**TASK DETAILS:** Leaving out the images, transcribe every record below exactly.

(Stored data)
____________
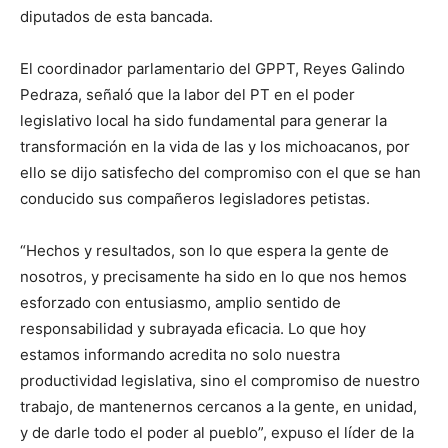
diputados de esta bancada.
El coordinador parlamentario del GPPT, Reyes Galindo
Pedraza, señaló que la labor del PT en el poder
legislativo local ha sido fundamental para generar la
transformación en la vida de las y los michoacanos, por
ello se dijo satisfecho del compromiso con el que se han
conducido sus compañeros legisladores petistas.
“Hechos y resultados, son lo que espera la gente de
nosotros, y precisamente ha sido en lo que nos hemos
esforzado con entusiasmo, amplio sentido de
responsabilidad y subrayada eficacia. Lo que hoy
estamos informando acredita no solo nuestra
productividad legislativa, sino el compromiso de nuestro
trabajo, de mantenernos cercanos a la gente, en unidad,
y de darle todo el poder al pueblo”, expuso el líder de la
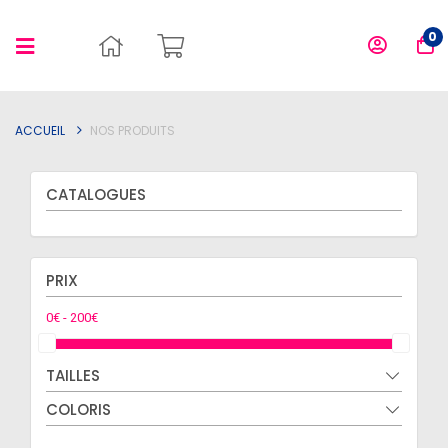
0
ACCUEIL
NOS PRODUITS
CATALOGUES
PRIX
TAILLES
COLORIS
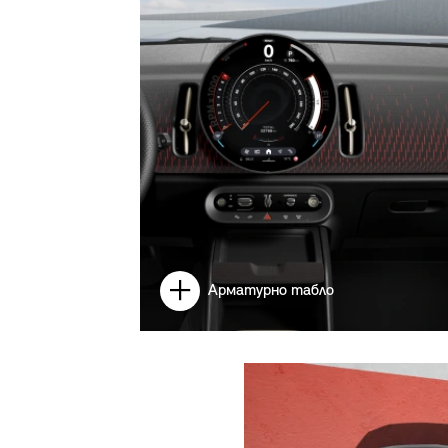
Арматурно табло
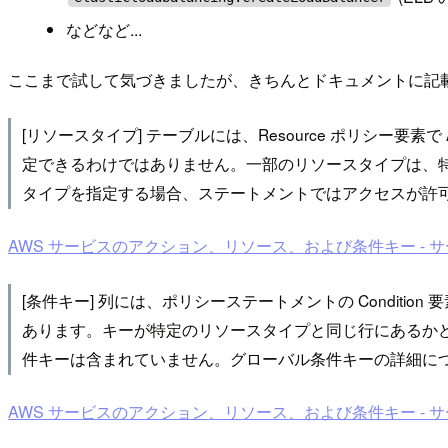
などなど...
ここまで試して気づきましたが、きちんとドキュメントに記
[リソースタイプ] テーブルには、Resource ポリシ
定できるわけではありません。一部のリソースタイプは、
タイプを指定する場合、ステートメントではアクセスが許可されま
AWS サービスのアクション、リソース、および条件キー - 
[条件キー] 列には、ポリシーステートメントの Condi
あります。キーが特定のリソースタイプと同じ行にあるか
件キーは含まれていません。グローバル条件キーの詳細につ
AWS サービスのアクション、リソース、および条件キー - 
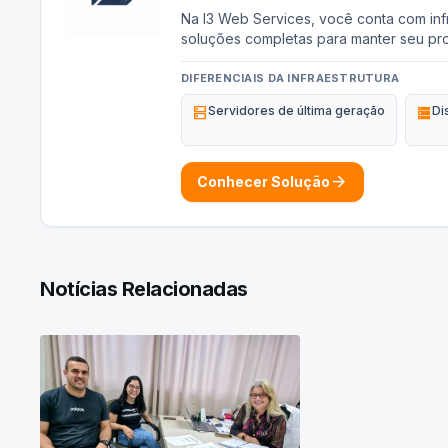
Na I3 Web Services, você conta com infr
soluções completas para manter seu pro
DIFERENCIAIS DA INFRAESTRUTURA
dns
Servidores de última geração
storage
Di
arrow_forward
Conhecer Solução
Notícias Relacionadas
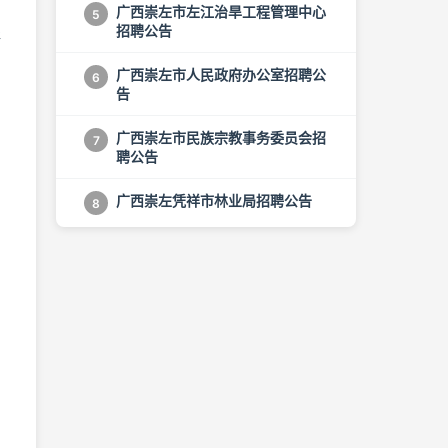
广西崇左市左江治旱工程管理中心
5
提
招聘公告
广西崇左市人民政府办公室招聘公
6
告
广西崇左市民族宗教事务委员会招
7
聘公告
广西崇左凭祥市林业局招聘公告
8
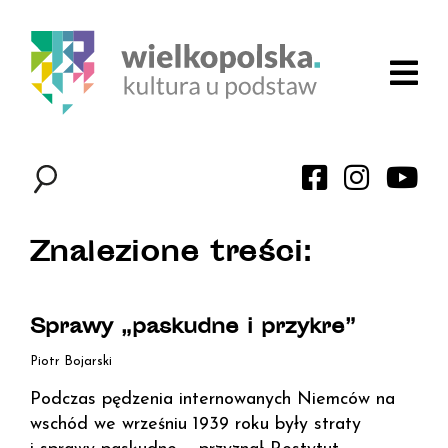
Znalezione treści:
Sprawy „paskudne i przykre”
Piotr Bojarski
Podczas pędzenia internowanych Niemców na
wschód we wrześniu 1939 roku były straty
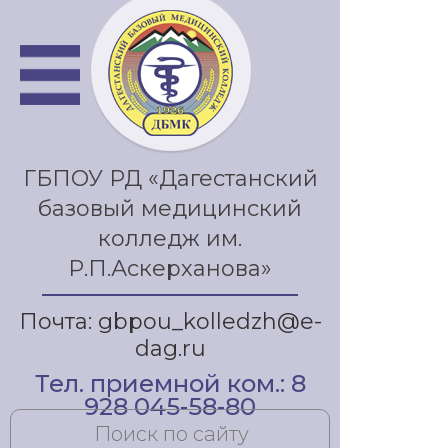
ГБПОУ РД «Дагестанский
базовый медицинский
колледж им.
Р.П.Аскерханова»
Почта: gbpou_kolledzh@e-
dag.ru
Тел. приемной ком.: 8
928 045-58-80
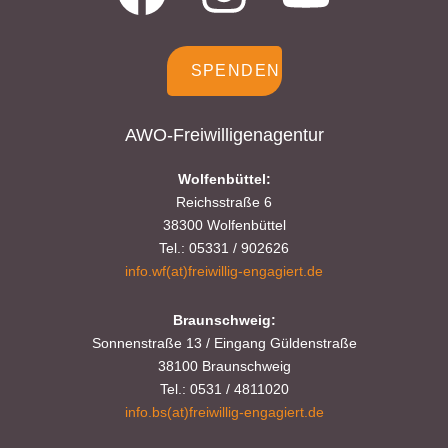
SPENDEN
AWO-Freiwilligenagentur
Wolfenbüttel:
Reichsstraße 6
38300 Wolfenbüttel
Tel.: 05331 / 902626
info.wf(at)freiwillig-engagiert.de
Braunschweig:
Sonnenstraße 13 / Eingang Güldenstraße
38100 Braunschweig
Tel.: 0531 / 4811020
info.bs(at)freiwillig-engagiert.de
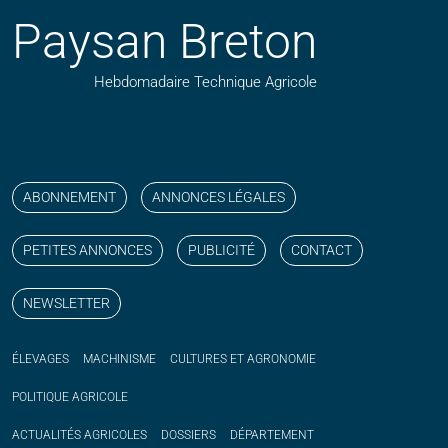
Paysan Breton
Hebdomadaire Technique Agricole
Suivez nos publications avec notre flux RSS
Aimez-nous sur facebook
Retrouvez-nous sur Linkedin
Suivez-nous sur instagram
Regardez-nous sur YouTube
ABONNEMENT
ANNONCES LÉGALES
PETITES ANNONCES
PUBLICITÉ
CONTACT
NEWSLETTER
ÉLEVAGES
MACHINISME
CULTURES ET AGRONOMIE
POLITIQUE
AGRICOLE
ACTUALITÉS
AGRICOLES
DOSSIERS
DÉPARTEMENT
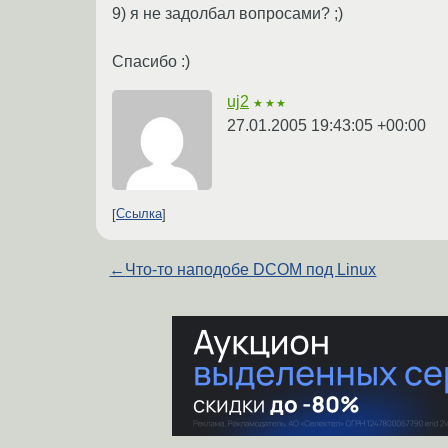
9) я не задолбал вопросами? ;)
Спасибо :)
uj2
★★★
27.01.2005 19:43:05 +00:00
Ссылка
←
Что-то наподобе DCOM под Linux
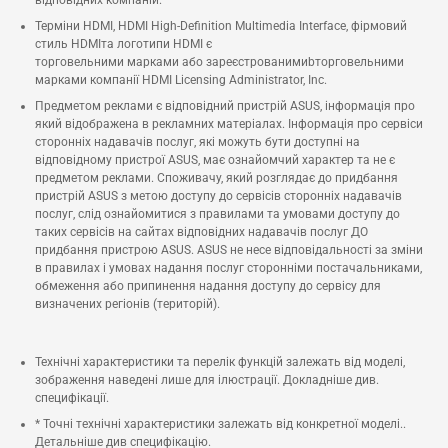
відповідних компаній.
Терміни HDMI, HDMI High-Definition Multimedia Interface, фірмовий
стиль HDMIта логотипи HDMI є
торговельними марками або зареєстрованимиbторговельними
марками компанії HDMI Licensing Administrator, Inc.
Предметом реклами є відповідний пристрій ASUS, інформація про
який відображена в рекламних матеріалах. Інформація про сервіси
сторонніх надавачів послуг, які можуть бути доступні на
відповідному пристрої ASUS, має ознайомчий характер та не є
предметом реклами. Споживачу, який розглядає до придбання
пристрій ASUS з метою доступу до сервісів сторонніх надавачів
послуг, слід ознайомитися з правилами та умовами доступу до
таких сервісів на сайтах відповідних надавачів послуг ДО
придбання пристрою ASUS. ASUS не несе відповідальності за зміни
в правилах і умовах надання послуг сторонніми постачальниками,
обмеження або припинення надання доступу до сервісу для
визначених регіонів (територій).
Технічні характеристики та перелік функцій залежать від моделі,
зображення наведені лише для ілюстрації. Докладніше див.
специфікації.
* Точні технічні характеристики залежать від конкретної моделі..
Детальніше див специфікацію.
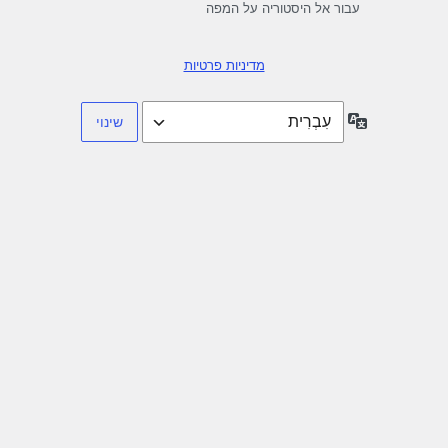
עבור אל היסטוריה על המפה
מדיניות פרטיות
שפה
____________
**SOLUTION BELOW:**
diputados de esta bancada.
El coordinador parlamentario del GPPT, Reyes Galindo
Pedraza, señaló que la labor del PT en el poder
legislativo local ha sido fundamental para generar la
transformación en la vida de las y los michoacanos, por
ello se dijo satisfecho del compromiso con el que se han
conducido sus compañeros legisladores petistas.
“Hechos y resultados, son lo que espera la gente de
nosotros, y precisamente ha sido en lo que nos hemos
esforzado con entusiasmo, amplio sentido de
responsabilidad y subrayada eficacia. Lo que hoy
estamos informando acredita no solo nuestra
productividad legislativa, sino el compromiso de nuestro
trabajo, de mantenernos cercanos a la gente, en unidad,
y de darle todo el poder al pueblo”, expuso el líder de la
0
ACCUEIL
NOS PRODUITS
CATALOGUES
PRIX
TAILLES
COLORIS
Арматурно табло
などなど...
ここまで試して気づきましたが、きちんとドキュメントに記
[リソースタイプ] テーブルには、Resource ポリシ
定できるわけではありません。一部のリソースタイプは、
タイプを指定する場合、ステートメントではアクセスが許可されま
AWS サービスのアクション、リソース、および条件キー - 
[条件キー] 列には、ポリシーステートメントの Condi
あります。キーが特定のリソースタイプと同じ行にあるか
件キーは含まれていません。グローバル条件キーの詳細につ
AWS サービスのアクション、リソース、および条件キー - 
Na I3 Web Services, você conta com infr
soluções completas para manter seu pro
DIFERENCIAIS DA INFRAESTRUTURA
dns
Servidores de última geração
storage
Di
arrow_forward
Conhecer Solução
Notícias Relacionadas
广西崇左市左江治旱工程管理中心
5
提
招聘公告
广西崇左市人民政府办公室招聘公
6
告
广西崇左市民族宗教事务委员会招
7
聘公告
广西崇左凭祥市林业局招聘公告
8
Znalezione treści:
Sprawy „paskudne i przykre”
Piotr Bojarski
Podczas pędzenia internowanych Niemców na
wschód we wrześniu 1939 roku były straty
ГБПОУ РД «Дагестанский
базовый медицинский
колледж им.
Р.П.Аскерханова»
Почта: gbpou_kolledzh@e-
dag.ru
Тел. приемной ком.: 8
928 045-58-80
SPENDEN
AWO-Freiwilligenagentur
Wolfenbüttel:
Reichsstraße 6
38300 Wolfenbüttel
Tel.: 05331 / 902626
info.wf(at)freiwillig-engagiert.de
Braunschweig:
Sonnenstraße 13 / Eingang Güldenstraße
38100 Braunschweig
Tel.: 0531 / 4811020
info.bs(at)freiwillig-engagiert.de
Paysan Breton
Hebdomadaire Technique Agricole
Suivez nos publications avec notre flux RSS
Aimez-nous sur facebook
Retrouvez-nous sur Linkedin
Suivez-nous sur instagram
Regardez-nous sur YouTube
ABONNEMENT
ANNONCES LÉGALES
PETITES ANNONCES
PUBLICITÉ
CONTACT
NEWSLETTER
ÉLEVAGES
MACHINISME
CULTURES ET AGRONOMIE
POLITIQUE
AGRICOLE
ACTUALITÉS
AGRICOLES
DOSSIERS
DÉPARTEMENT
9) я не задолбал вопросами? ;)
Спасибо :)
uj2
★★★
27.01.2005 19:43:05 +00:00
Ссылка
←
Что-то наподобе DCOM под Linux
відповідних компаній.
Терміни HDMI, HDMI High-Definition Multimedia Interface, фірмовий
стиль HDMIта логотипи HDMI є
торговельними марками або зареєстрованимиbторговельними
марками компанії HDMI Licensing Administrator, Inc.
Предметом реклами є відповідний пристрій ASUS, інформація про
який відображена в рекламних матеріалах. Інформація про сервіси
сторонніх надавачів послуг, які можуть бути доступні на
відповідному пристрої ASUS, має ознайомчий характер та не є
предметом реклами. Споживачу, який розглядає до придбання
пристрій ASUS з метою доступу до сервісів сторонніх надавачів
послуг, слід ознайомитися з правилами та умовами доступу до
таких сервісів на сайтах відповідних надавачів послуг ДО
придбання пристрою ASUS. ASUS не несе відповідальності за зміни
в правилах і умовах надання послуг сторонніми постачальниками,
обмеження або припинення надання доступу до сервісу для
визначених регіонів (територій).
Технічні характеристики та перелік функцій залежать від моделі,
зображення наведені лише для ілюстрації. Докладніше див.
специфікації.
* Точні технічні характеристики залежать від конкретної моделі..
Детальніше див специфікацію.
עבור אל היסטוריה על המפה
מדיניות פרטיות
שפה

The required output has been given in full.